▸ **DIRECTIONS FOR THIS TASK**
Return each line in the records below that includes "Retos".

□ □ □

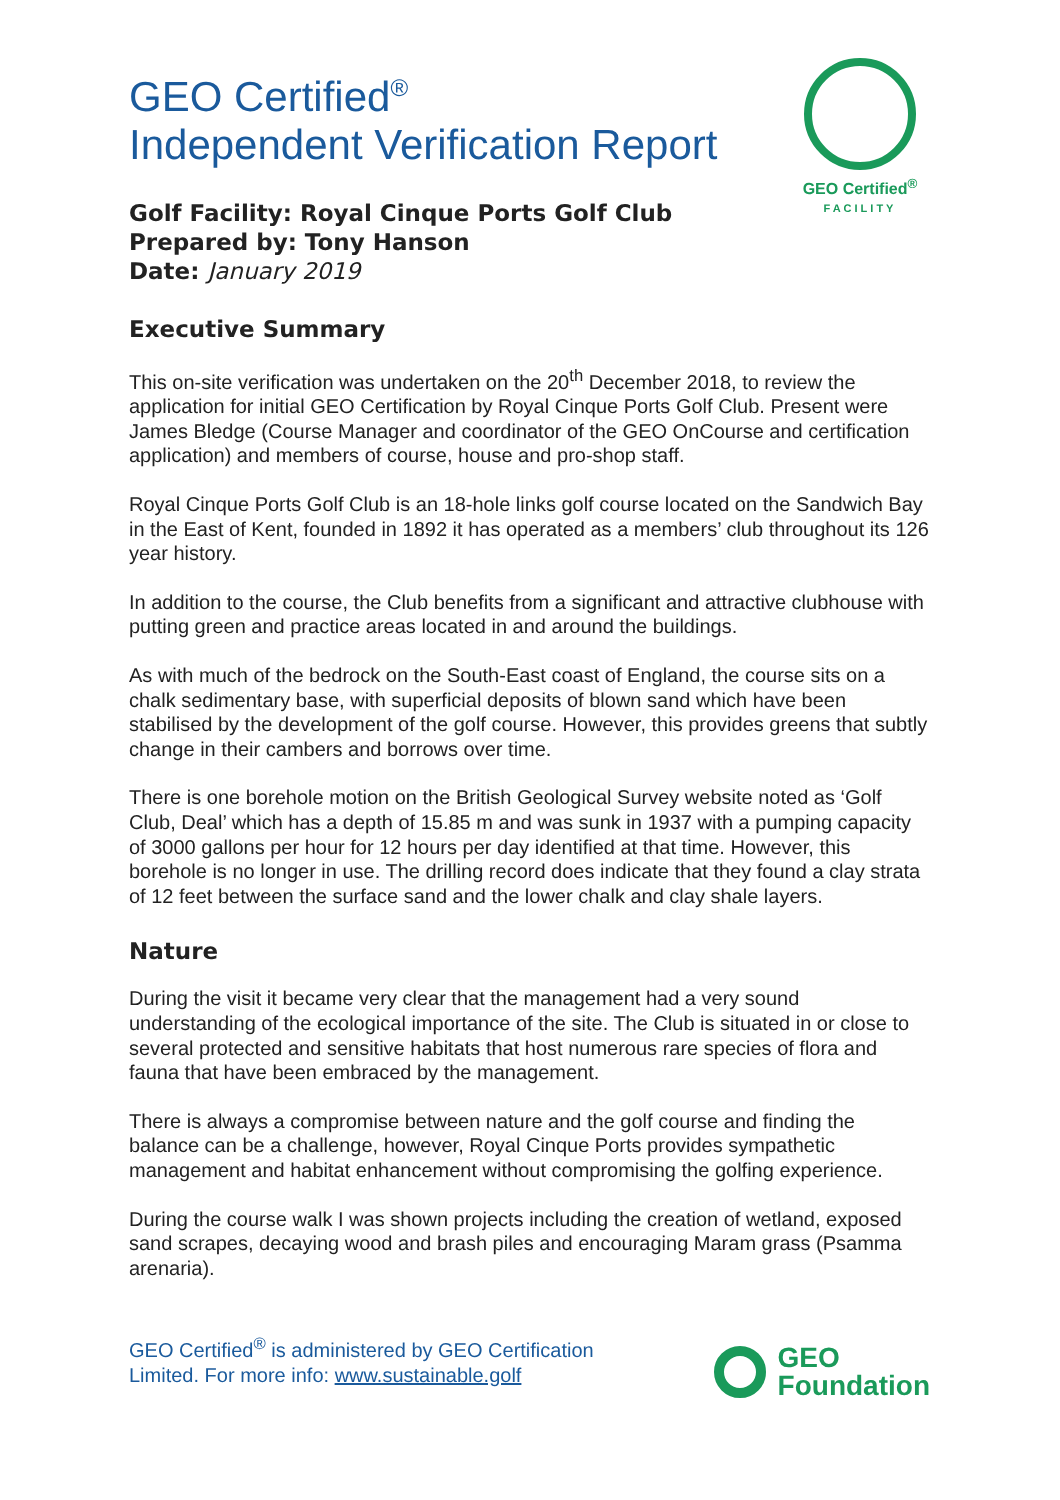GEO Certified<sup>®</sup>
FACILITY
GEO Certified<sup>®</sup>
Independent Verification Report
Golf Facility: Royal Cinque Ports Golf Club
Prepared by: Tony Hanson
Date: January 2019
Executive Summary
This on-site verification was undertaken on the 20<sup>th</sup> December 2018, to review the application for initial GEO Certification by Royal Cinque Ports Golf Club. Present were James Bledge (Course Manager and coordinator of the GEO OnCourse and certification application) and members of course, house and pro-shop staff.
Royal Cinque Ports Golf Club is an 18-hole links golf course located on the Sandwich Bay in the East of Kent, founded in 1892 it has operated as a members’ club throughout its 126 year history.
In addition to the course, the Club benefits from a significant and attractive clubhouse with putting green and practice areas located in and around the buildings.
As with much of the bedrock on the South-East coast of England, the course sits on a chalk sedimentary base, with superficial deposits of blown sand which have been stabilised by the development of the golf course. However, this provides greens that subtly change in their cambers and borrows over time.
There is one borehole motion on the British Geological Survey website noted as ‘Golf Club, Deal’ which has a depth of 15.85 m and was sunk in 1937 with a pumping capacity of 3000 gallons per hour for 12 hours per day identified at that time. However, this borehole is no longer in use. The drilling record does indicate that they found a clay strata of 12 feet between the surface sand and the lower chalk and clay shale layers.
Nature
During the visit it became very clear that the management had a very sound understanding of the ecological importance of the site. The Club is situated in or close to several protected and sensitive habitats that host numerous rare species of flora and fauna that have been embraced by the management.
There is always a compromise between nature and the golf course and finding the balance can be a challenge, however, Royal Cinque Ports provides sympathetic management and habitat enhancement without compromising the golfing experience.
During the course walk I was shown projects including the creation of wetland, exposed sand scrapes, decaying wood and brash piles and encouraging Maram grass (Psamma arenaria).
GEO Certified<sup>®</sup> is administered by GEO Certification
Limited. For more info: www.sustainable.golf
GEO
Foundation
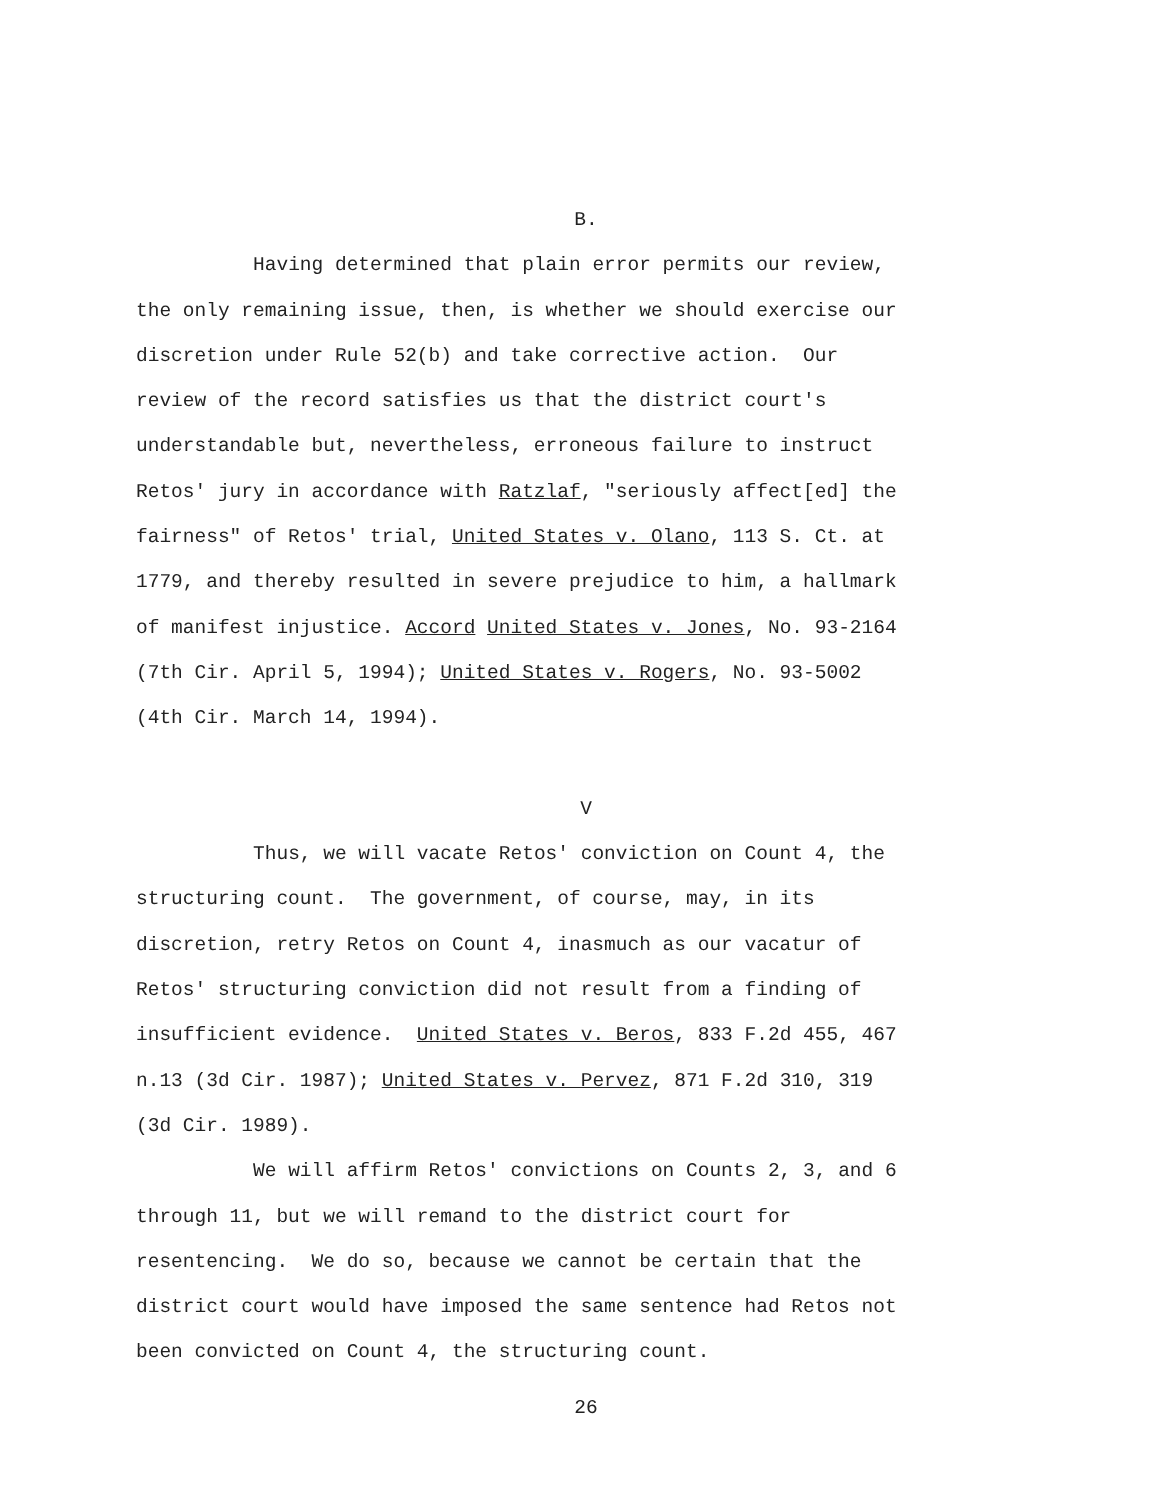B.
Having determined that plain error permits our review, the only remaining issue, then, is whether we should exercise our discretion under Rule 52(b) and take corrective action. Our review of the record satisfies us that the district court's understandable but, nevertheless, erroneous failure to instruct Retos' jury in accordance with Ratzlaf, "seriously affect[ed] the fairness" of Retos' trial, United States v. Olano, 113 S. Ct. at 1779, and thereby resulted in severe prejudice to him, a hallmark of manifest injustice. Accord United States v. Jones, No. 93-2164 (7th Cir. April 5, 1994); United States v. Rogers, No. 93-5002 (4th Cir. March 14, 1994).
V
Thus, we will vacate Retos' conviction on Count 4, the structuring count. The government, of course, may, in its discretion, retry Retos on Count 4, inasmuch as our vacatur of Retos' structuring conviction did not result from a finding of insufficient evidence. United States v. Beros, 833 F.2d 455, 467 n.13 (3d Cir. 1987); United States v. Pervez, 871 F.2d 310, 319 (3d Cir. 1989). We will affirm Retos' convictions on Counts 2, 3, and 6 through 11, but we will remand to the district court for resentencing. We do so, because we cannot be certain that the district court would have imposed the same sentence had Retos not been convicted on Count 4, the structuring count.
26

□ □ □

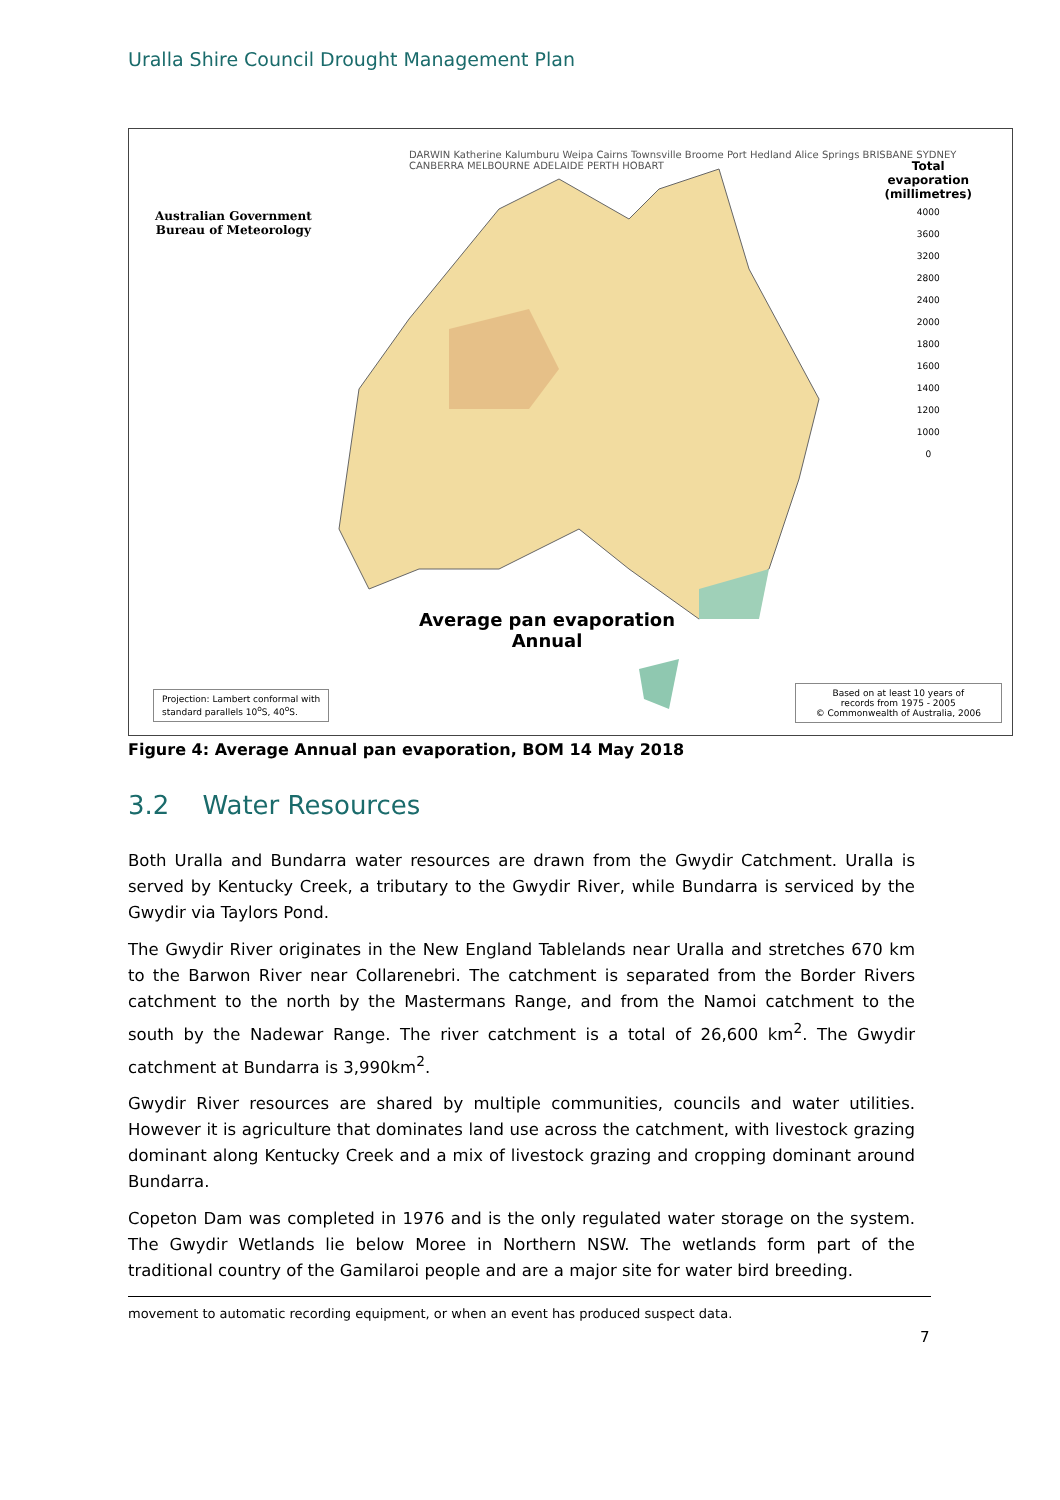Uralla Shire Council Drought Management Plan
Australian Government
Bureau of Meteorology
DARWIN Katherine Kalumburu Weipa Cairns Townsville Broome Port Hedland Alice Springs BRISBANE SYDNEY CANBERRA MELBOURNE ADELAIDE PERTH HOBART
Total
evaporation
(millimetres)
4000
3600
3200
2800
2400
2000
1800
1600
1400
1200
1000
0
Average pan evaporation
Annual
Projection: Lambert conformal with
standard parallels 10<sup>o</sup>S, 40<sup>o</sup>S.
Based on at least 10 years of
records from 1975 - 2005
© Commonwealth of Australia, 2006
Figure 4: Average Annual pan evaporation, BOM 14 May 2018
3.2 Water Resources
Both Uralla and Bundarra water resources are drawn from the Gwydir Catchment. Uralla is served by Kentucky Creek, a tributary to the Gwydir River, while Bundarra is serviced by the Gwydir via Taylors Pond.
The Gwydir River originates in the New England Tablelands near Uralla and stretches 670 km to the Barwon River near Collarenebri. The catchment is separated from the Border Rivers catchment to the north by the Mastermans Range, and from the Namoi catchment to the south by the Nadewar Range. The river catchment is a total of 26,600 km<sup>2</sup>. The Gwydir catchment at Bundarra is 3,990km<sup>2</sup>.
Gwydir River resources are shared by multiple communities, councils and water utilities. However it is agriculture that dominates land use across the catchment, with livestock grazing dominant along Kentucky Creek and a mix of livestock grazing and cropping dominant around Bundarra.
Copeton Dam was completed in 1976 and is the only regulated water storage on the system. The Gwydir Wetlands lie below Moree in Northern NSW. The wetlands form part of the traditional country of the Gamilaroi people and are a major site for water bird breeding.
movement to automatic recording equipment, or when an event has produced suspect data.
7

□ □ □

▸ **ANSWER SECTION**
Having determined that plain error permits our review, the only remaining issue, then, is whether we should exercise our discretion under Rule 52(b) and take corrective action. Our review of the record satisfies us that the district court's understandable but, nevertheless, erroneous failure to instruct Retos' jury in accordance with Ratzlaf, "seriously affect[ed] the fairness" of Retos' trial, United States v. Olano, 113 S. Ct. at 1779, and thereby resulted in severe prejudice to him, a hallmark of manifest injustice. Accord United States v. Jones, No. 93-2164 (7th Cir. April 5, 1994); United States v. Rogers, No. 93-5002 (4th Cir. March 14, 1994).
Thus, we will vacate Retos' conviction on Count 4, the structuring count. The government, of course, may, in its discretion, retry Retos on Count 4, inasmuch as our vacatur of Retos' structuring conviction did not result from a finding of insufficient evidence. United States v. Beros, 833 F.2d 455, 467 n.13 (3d Cir. 1987); United States v. Pervez, 871 F.2d 310, 319 (3d Cir. 1989). We will affirm Retos' convictions on Counts 2, 3, and 6 through 11, but we will remand to the district court for resentencing. We do so, because we cannot be certain that the district court would have imposed the same sentence had Retos not been convicted on Count 4, the structuring count.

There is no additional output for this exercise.